The exercise.
Copy the material below word for word, starting at the line that contains "phylum: Tracheophyta" and ending with the last line of the material.

[start Data rows]

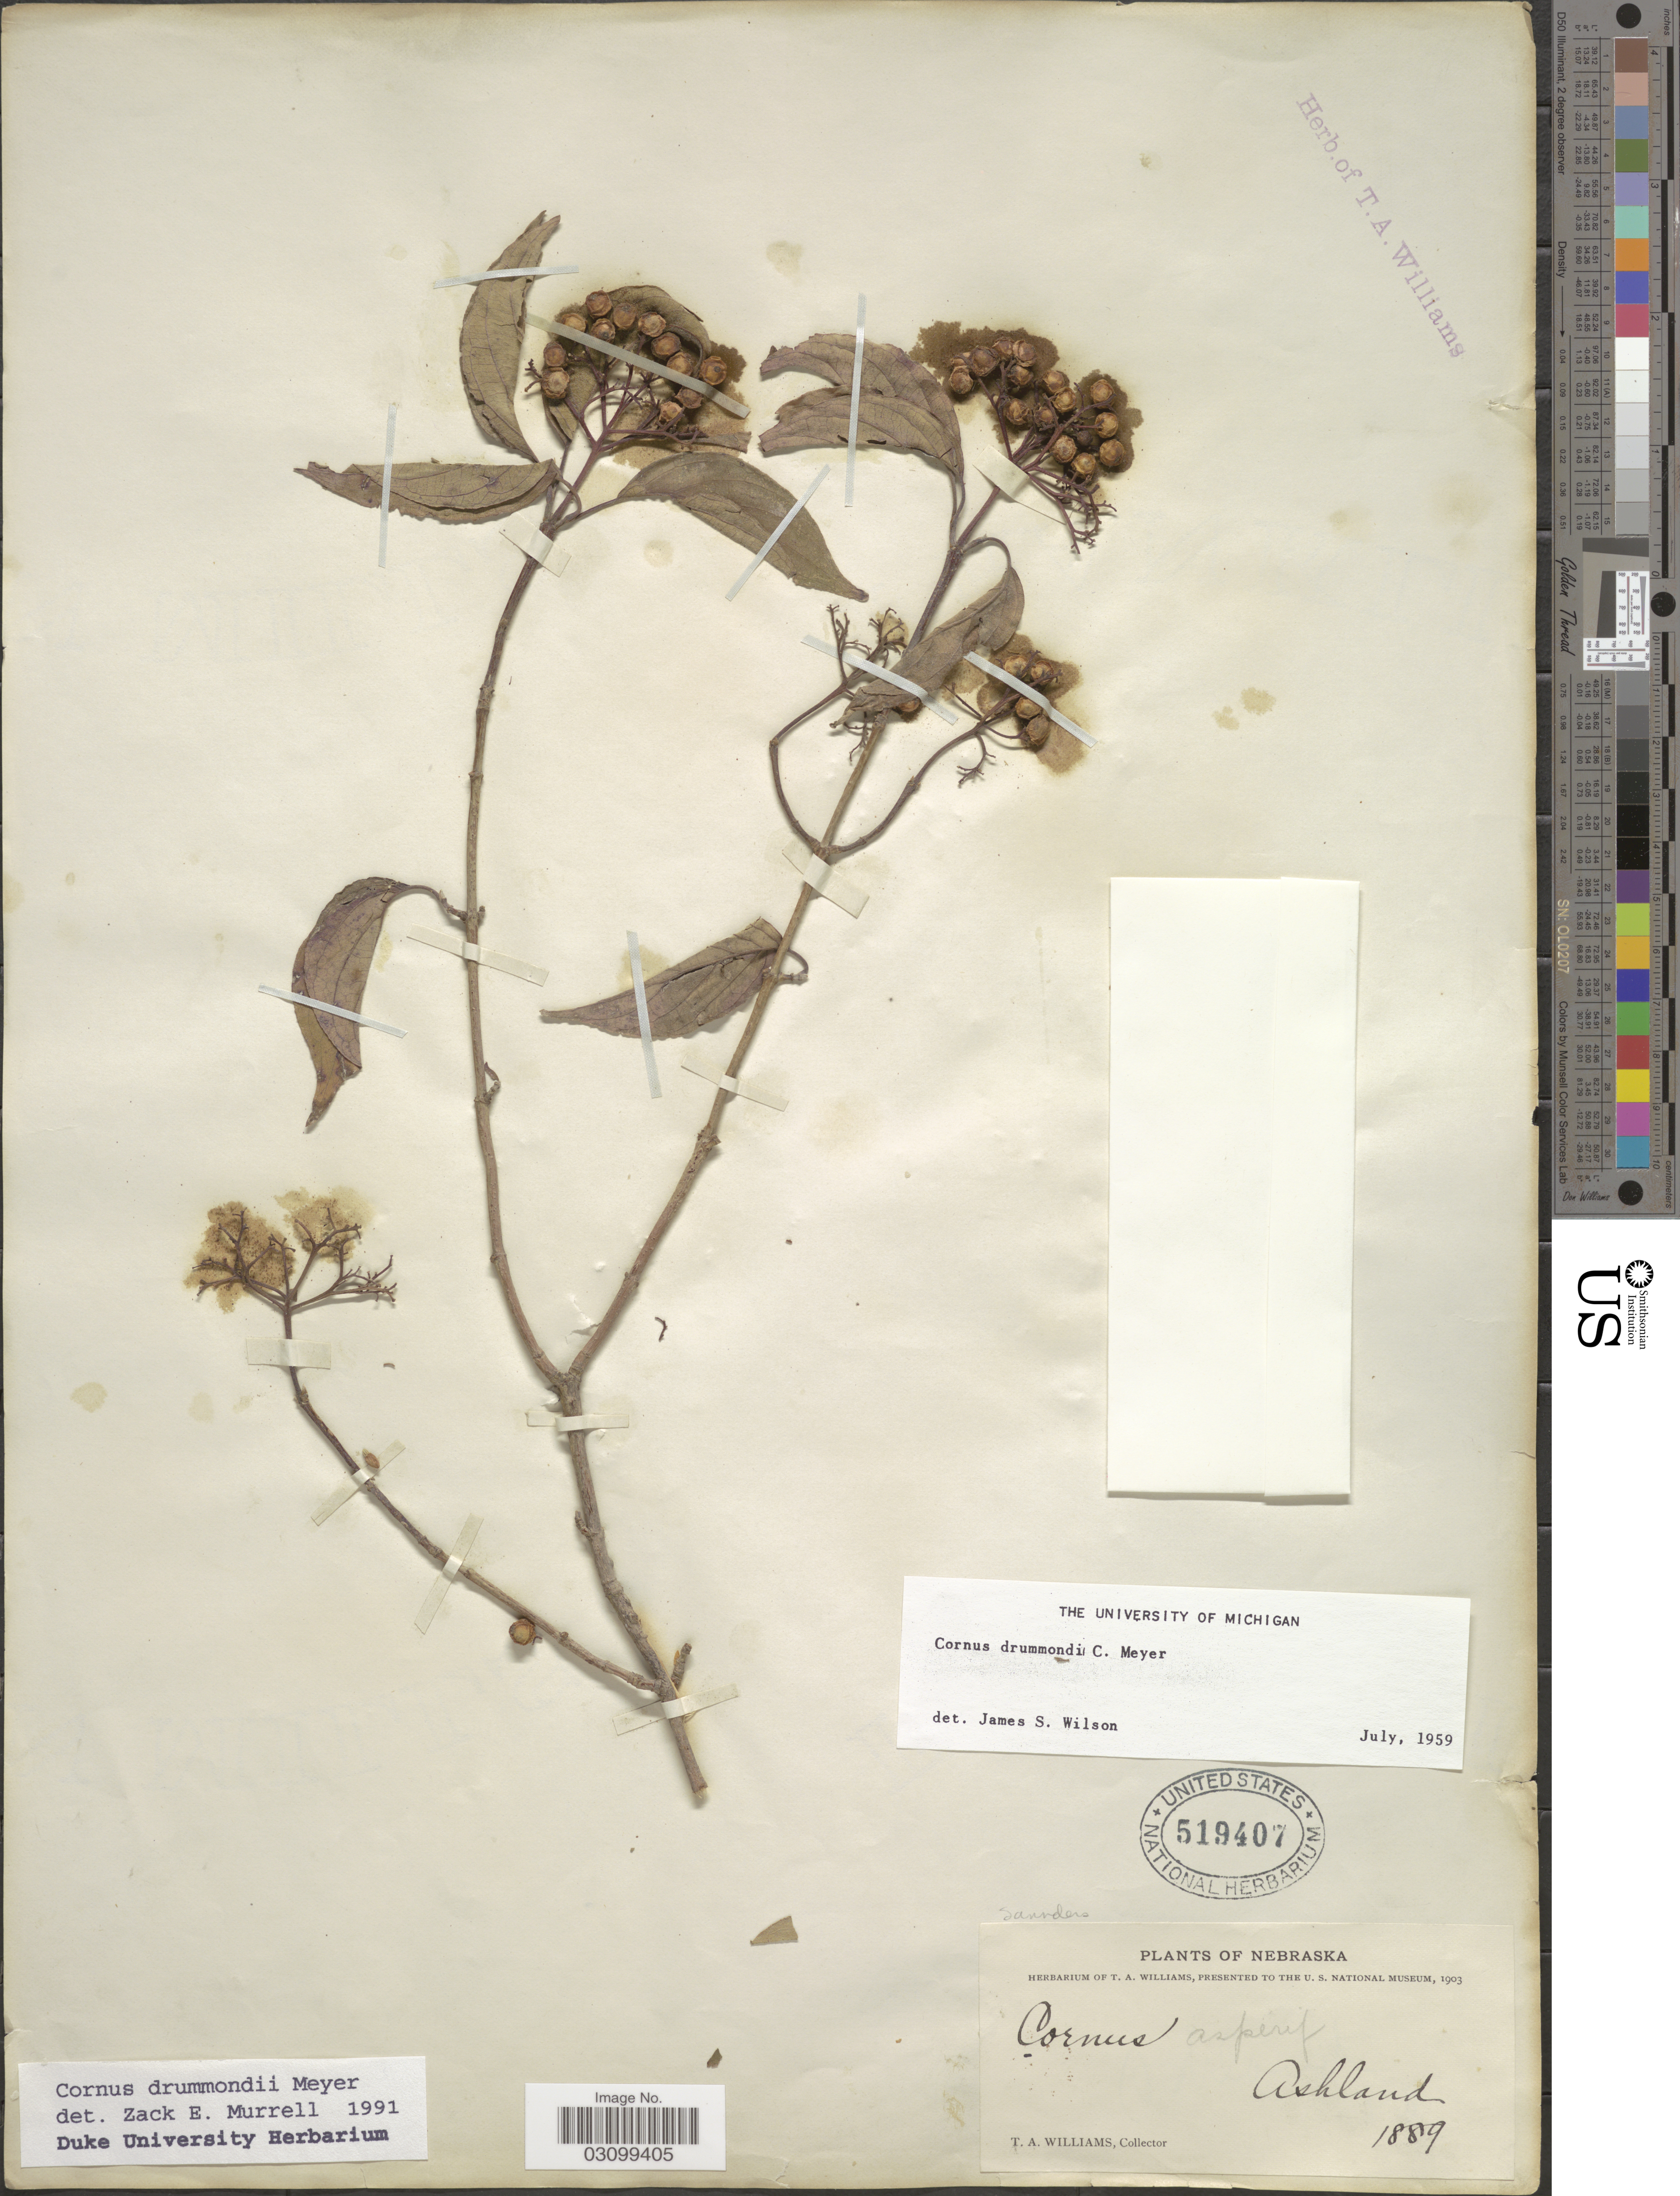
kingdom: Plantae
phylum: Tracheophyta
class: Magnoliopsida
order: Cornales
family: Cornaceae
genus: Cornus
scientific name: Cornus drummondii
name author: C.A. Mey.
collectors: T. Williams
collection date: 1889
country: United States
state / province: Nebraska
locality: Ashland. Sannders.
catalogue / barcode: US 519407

[end Data rows]

Output.
phylum: Tracheophyta
class: Magnoliopsida
order: Cornales
family: Cornaceae
genus: Cornus
scientific name: Cornus drummondii
name author: C.A. Mey.
collectors: T. Williams
collection date: 1889
country: United States
state / province: Nebraska
locality: Ashland. Sannders.
catalogue / barcode: US 519407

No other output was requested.